We’ve all seen stories about how a smartwatch “saved someone’s life” by letting them know their health was out of whack in time to see the doctor. Companies love those kinds of tales, so they make sure we see them. I’ve no doubt they are true and that people have been warned by their wearable.
That doesn’t mean you should rely on it happening for you.
I just went through one of the scariest moments of my life — a reaction to a new medication caused a type of cardiac event. That’s a fancy medical term for when it feels like your heart is in your throat, beating a million miles an hour, making you dizzy and confused. Your eyes can start painfully throbbing, too. I thought I was having a heart attack and was going to die.
I wasn’t, thankfully, and found out it was an episode of Paroxysmal Atrial Fibrillation. The E.R. doctors and resident cardiologist quickly sorted things out, and though I did have a second episode while I was laid up and the medicine was still in my system, the doctors cautiously told me I’d be fine. I flushed the remainder of that medication.
During both episodes, I was wearing my Galaxy Watch 4. During the second episode, when I wasn’t 100% convinced that the grim reaper was coming, I even ran the built-in heart rate monitor, and my watch thought everything was A-OK. To make matters worse, the wires and expensive machinery attached to me and my smartwatch were often 15-10 units apart regarding my heart rate.
Because I am a nerd, I talked to the cardiologist about it. He was adamant that it’s dangerous for people to trust their life to a (relatively) cheap piece of tech that uses LEDs. He called out one brand that claims continuous heart rhythm in particular. “Use them as a secondary tool in addition to regular check-ups with your doctor, but don’t rely on them alone,” was his sage advice.
I get it. The first thing you need to always remember is that manufacturers have to use the cheapest method and parts possible. To read your heart rate, your smartwatch flashes a set of green LEDs and a set of photo-receptive diodes that read the reflected light.

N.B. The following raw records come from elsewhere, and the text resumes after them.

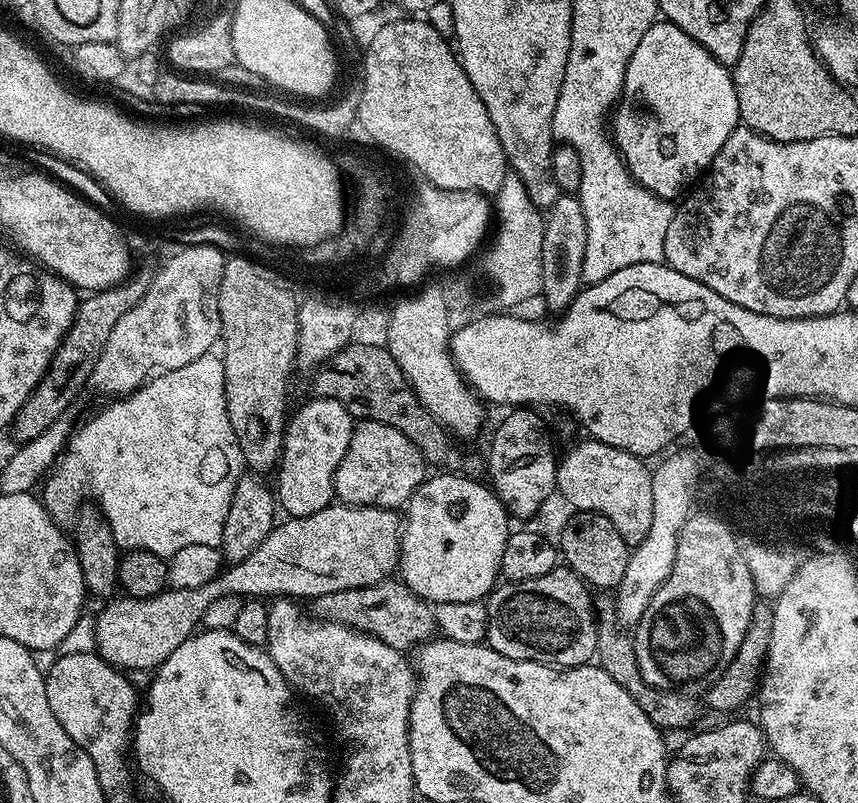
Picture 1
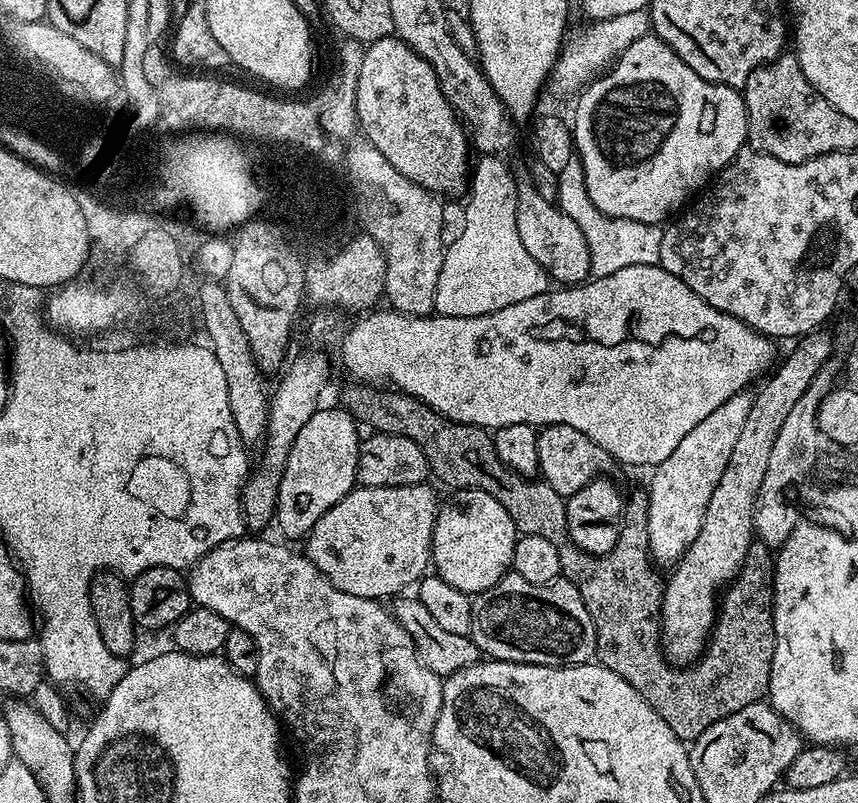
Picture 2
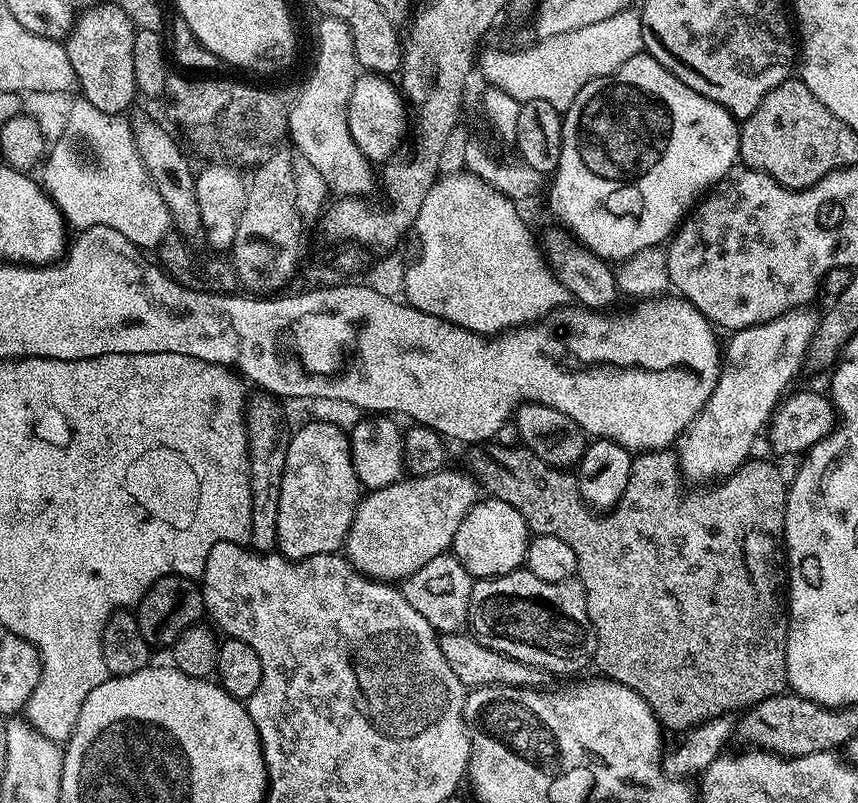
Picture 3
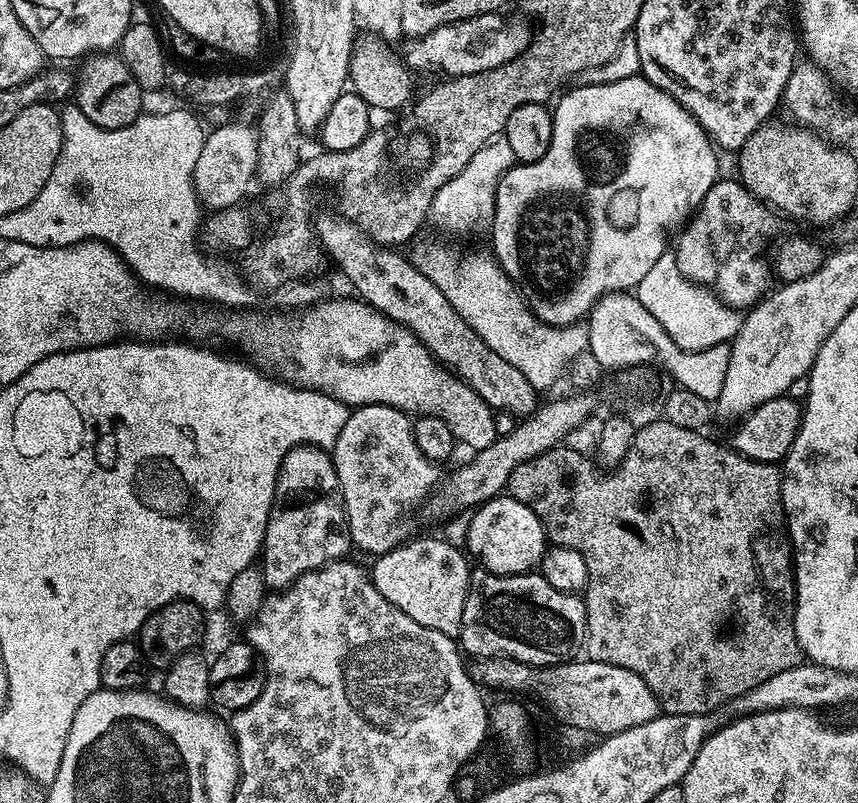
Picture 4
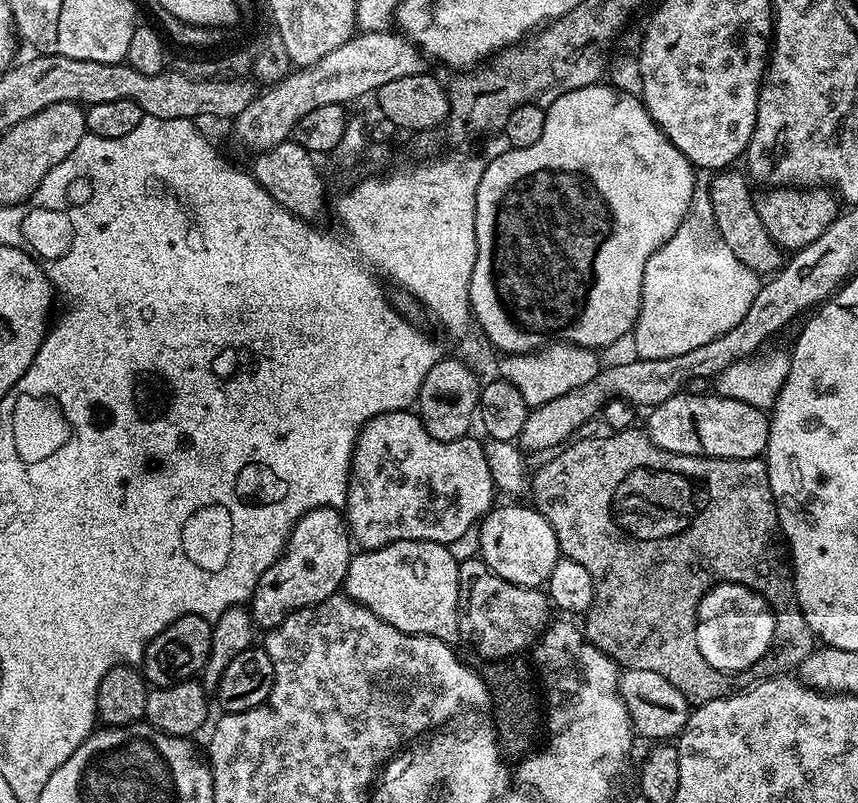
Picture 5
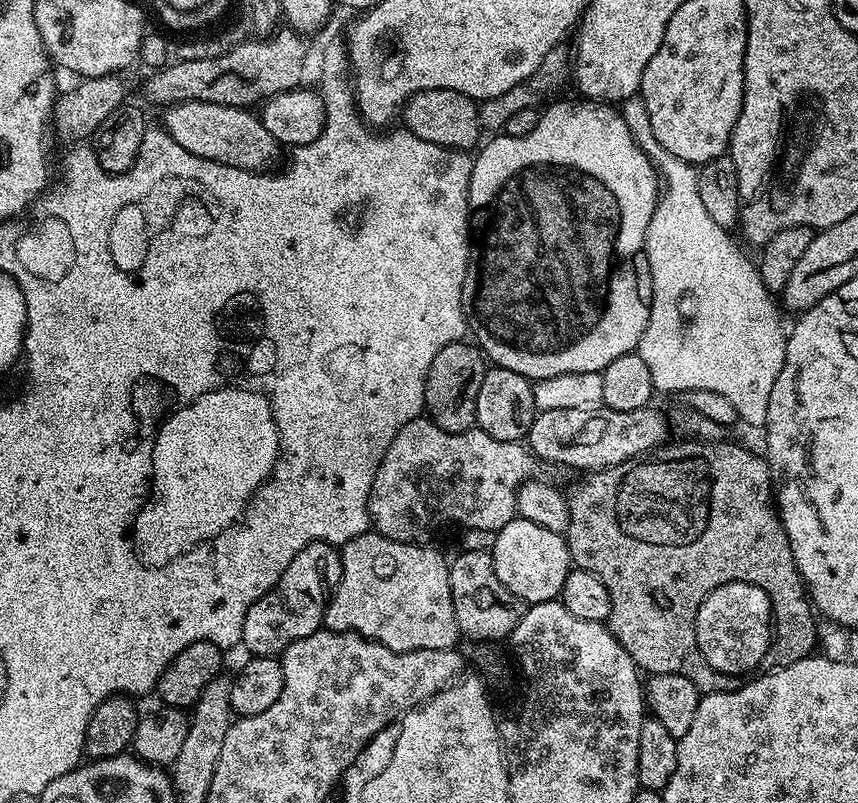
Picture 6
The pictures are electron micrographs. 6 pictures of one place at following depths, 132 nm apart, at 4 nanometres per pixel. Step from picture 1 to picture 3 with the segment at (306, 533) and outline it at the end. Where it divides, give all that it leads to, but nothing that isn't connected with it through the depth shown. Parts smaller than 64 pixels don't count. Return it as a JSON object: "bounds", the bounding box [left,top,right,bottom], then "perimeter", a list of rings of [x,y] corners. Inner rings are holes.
{"bounds":[346,466,482,582],"perimeter":[[[445,466],[439,472],[434,474],[426,474],[425,476],[412,476],[411,478],[401,478],[395,480],[390,486],[382,486],[381,488],[371,489],[356,505],[356,513],[350,522],[350,530],[348,531],[348,539],[346,541],[346,555],[348,561],[370,580],[382,580],[385,582],[403,582],[410,574],[414,574],[426,566],[426,562],[430,562],[430,558],[438,558],[445,555],[451,549],[454,542],[454,534],[458,534],[458,526],[462,526],[462,518],[466,518],[466,514],[481,499],[482,492],[478,487],[475,476],[467,471],[455,472],[451,466]]]}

Oxygen-rich blood is redder than depleted blood, and an algorithm uses the data to estimate a heart rate. An ECG adds a sensor that completes an electrical circuit across your chest when you place the finger of your other hand on the body case of the watch.

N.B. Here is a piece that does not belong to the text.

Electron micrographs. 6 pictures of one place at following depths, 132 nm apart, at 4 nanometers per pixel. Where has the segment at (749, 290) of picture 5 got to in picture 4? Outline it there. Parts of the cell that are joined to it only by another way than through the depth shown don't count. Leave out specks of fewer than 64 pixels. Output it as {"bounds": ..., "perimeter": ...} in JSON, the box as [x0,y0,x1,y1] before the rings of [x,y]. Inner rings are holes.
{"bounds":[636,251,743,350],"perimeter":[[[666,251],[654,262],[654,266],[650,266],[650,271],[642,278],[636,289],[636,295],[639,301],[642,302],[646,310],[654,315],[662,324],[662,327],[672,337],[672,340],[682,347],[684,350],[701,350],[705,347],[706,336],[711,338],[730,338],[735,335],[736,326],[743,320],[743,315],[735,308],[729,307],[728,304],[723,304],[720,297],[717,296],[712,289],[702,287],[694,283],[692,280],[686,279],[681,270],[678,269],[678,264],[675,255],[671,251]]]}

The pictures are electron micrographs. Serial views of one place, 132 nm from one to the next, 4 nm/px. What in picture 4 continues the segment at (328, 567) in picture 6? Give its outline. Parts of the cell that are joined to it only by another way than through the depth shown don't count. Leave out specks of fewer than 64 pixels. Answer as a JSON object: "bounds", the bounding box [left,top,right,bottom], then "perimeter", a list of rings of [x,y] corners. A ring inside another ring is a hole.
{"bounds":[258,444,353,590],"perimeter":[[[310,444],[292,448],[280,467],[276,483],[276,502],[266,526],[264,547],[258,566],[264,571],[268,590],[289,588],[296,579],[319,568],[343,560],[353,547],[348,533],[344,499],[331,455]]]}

It’s cool tech and works sort of the same way “real” equipment in a hospital works. But it’s made from cheaper parts, has a much wider tolerance, and is never calibrated.
I’m not bitter, and I’m not saying that a smartwatch is useless. I am saying that you can’t place complete faith in them when it comes to something as important as warning you you’re about to have a stroke or heart attack. You need to trust yourself, too.
This probably goes without saying. All the disclaimers in the feature lists of every brand of device that monitors your health says not to trust them. And I’ve no doubt that some brands make better products than others — especially when it comes to body sensors — every company is quick to remind us not to trust their accuracy.
A smartwatch is still a valuable tool when it comes to your health. They are great for monitoring your workouts and keeping track of the statistics, so you don’t have to, and as long as they are consistent, you can spot any trends like a rising resting heart rate. Even if your pulse is really 78, when your watch reads it at 71 all the time, you will know if it starts rising.
This is just a friendly reminder that tech doesn’t replace common sense, especially when it comes to your health. If you think something isn’t right, go see the doctor and make sure. You can still enjoy your smartwatch even if it’s not the caretaker of everything the company that sells it told you it was.